I arrived in Hawaii as an enthusiastic but frustrated educator unable to surrender to the bureaucratic craziness of the standard school system. Following my brief experiences as an elementary school principal and community organiser in St. Lucia and then a short flirtation producing Macnut butter I accepted my personal life assignment was to find alternative ways to work with children and build community. Juggling and circus arts magically arrived in my life and became the catalyst for my mission.
There was no route map available for a circus arts teacher so I was pioneering along, in virgin territory, for many years. By the mid 1990’s the philosophy and methodology I’d been practicing and refining with HICCUP programs was collecting loads of praise for positively influencing our kids and community. We all realised that we were on the right track. Over several years I had built a powerful HICCUP team (Karolyn, Michele, Gene, Jirong, Monnya and Rebecca) who were super skilled at teaching a variety of physical circus arts.
Our mission was “to promote the healthy development of children and community.” We primarily targeted children aged seven to seventeen, mostly considered ‘youth at risk’. Representing the demographics of east Hawaii, the majority came from families living rurally and well below the poverty line. HICCUP was totally inclusive and we always invited parents, family members, friends and local residents to participate alongside the kids. Over time all ages of people, all shapes and sizes, from a broad diversity of cultures and socio-economic groups attended classes and were welcomed into our Ohana (family). We presented HICCUP programs throughout the islands until 2002 then decided to focus more specifically on meeting the needs of Puna people. After building S.P.A.C.E. in 2008 our board members chose to change our mission to “developing sustainable local community in Puna Makai.”
Out team utilised a very informal teaching style in all HICCUP classes. I figured that after school the students are sick of being under the control and direction of a teacher and tired of listening to group instructions. In our classes, after a very quick group greeting, we progressed directly to individual practise or peer to peer engagements. After my first classes in 1991 everyone learned from someone else who had more mastery of a skill. The knowledge was passed down from student to student – it’s the social circus trickle down theory and it works very, very well. With everyone cast as both student and teacher we all felt much closer as a family without the usual institutional hierarchy that dominates most teaching situations. New skills developed surprisingly fast with this method while group instruction was limited to demonstrating a new prop, safety reminders, acrobatics or rehearsals.
Our class routine typically began with students helping to unload the circus gear from our van. Overflowing with excited anticipation they then chose any prop they fancied and stuck with it for as long as they liked before changing it for something else. Instructors circulated around randomly helping students, and suggesting peer to peer hook ups or prop substitutions, as and when the need arose. Sometimes instructors got to practice themselves, demonstrating more advanced skills for students to learn and showing that we were all still engaged in having fun with the activities, making mistakes and dropping props ourselves.
Whenever older siblings or parents came around to see what was going on we would give them the hand of a stiltwalker or pass them juggling props to try while they waited. They usually loved the chance to be kids themselves and some became proficient enough to perform with us. We even had mum’s and toddlers playing with us and this approach got families engaged and supportive of our program. Inclusiveness really worked.
Our educational philosophy was founded upon the belief that play is the work of the inner child inside each of us and lots of learning happens when we play. Engaging in play positively supports everyone’s social, emotional, physical, cognitive, language and even literacy skills. Play is essential for overall healthy development. Research shows that participation in activities and hobbies has an essential role in building personal resilience through pleasure, emotion regulation, stress response, peer and place connections, learning and creativity.

- Listing

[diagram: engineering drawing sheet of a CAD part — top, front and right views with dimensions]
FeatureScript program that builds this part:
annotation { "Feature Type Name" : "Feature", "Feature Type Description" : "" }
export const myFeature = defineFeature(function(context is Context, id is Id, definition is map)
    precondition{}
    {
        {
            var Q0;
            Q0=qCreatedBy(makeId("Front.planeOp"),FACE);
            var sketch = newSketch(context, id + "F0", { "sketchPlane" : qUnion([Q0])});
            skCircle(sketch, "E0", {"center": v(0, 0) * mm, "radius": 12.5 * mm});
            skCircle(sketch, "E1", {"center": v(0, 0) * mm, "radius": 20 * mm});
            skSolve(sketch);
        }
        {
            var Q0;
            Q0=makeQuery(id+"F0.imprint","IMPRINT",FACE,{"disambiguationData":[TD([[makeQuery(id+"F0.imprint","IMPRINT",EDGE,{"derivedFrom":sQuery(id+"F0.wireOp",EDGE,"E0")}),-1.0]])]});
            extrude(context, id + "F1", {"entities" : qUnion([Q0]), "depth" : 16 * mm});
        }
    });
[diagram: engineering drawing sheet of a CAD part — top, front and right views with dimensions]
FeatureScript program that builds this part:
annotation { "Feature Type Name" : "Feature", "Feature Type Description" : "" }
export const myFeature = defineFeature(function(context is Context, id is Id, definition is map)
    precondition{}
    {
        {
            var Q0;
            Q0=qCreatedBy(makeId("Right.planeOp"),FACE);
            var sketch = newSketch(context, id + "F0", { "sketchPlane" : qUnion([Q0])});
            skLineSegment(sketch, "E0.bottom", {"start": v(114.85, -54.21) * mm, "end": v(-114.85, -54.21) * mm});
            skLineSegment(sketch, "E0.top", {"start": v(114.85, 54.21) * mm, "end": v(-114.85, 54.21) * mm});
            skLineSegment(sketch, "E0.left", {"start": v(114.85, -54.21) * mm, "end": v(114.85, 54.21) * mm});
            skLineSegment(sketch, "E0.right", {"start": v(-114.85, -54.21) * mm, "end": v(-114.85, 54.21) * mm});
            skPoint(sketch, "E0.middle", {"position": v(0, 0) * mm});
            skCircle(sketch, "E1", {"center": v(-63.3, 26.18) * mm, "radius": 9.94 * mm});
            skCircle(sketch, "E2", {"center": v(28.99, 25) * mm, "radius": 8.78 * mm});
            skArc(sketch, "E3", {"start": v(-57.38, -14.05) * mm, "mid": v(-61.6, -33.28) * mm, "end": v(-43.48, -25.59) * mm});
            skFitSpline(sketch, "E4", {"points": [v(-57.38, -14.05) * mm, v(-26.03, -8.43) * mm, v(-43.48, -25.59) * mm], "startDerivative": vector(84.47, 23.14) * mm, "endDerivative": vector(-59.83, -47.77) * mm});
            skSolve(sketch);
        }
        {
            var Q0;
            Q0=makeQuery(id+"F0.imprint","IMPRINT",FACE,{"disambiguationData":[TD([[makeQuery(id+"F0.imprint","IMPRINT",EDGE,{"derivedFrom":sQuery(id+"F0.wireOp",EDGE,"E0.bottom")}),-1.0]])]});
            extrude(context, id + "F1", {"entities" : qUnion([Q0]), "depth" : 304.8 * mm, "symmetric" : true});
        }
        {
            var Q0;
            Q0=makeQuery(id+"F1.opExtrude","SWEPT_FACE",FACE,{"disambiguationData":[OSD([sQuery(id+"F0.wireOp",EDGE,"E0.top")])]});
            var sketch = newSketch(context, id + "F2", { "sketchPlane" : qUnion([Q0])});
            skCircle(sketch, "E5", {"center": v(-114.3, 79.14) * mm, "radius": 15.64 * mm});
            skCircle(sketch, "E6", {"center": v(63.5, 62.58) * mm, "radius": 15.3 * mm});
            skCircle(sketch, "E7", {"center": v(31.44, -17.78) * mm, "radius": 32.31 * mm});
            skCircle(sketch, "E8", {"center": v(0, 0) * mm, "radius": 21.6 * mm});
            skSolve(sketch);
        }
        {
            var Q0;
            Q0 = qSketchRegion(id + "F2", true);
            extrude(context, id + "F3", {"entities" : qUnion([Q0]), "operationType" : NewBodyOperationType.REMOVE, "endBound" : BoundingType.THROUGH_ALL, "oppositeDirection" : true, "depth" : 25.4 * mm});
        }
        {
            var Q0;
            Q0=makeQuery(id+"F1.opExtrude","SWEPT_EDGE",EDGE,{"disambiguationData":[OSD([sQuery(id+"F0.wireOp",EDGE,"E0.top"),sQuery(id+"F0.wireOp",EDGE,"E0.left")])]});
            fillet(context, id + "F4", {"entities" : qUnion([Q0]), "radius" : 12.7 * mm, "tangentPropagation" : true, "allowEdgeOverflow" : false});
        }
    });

- Do this
Rewrite the HICCUP text from "Whenever older siblings" to "Inclusiveness really worked.", putting "juggling balls" wherever "juggling props" appears.

- Solved problem
Whenever older siblings or parents came around to see what was going on we would give them the hand of a stiltwalker or pass them juggling balls to try while they waited. They usually loved the chance to be kids themselves and some became proficient enough to perform with us. We even had mum’s and toddlers playing with us and this approach got families engaged and supportive of our program. Inclusiveness really worked.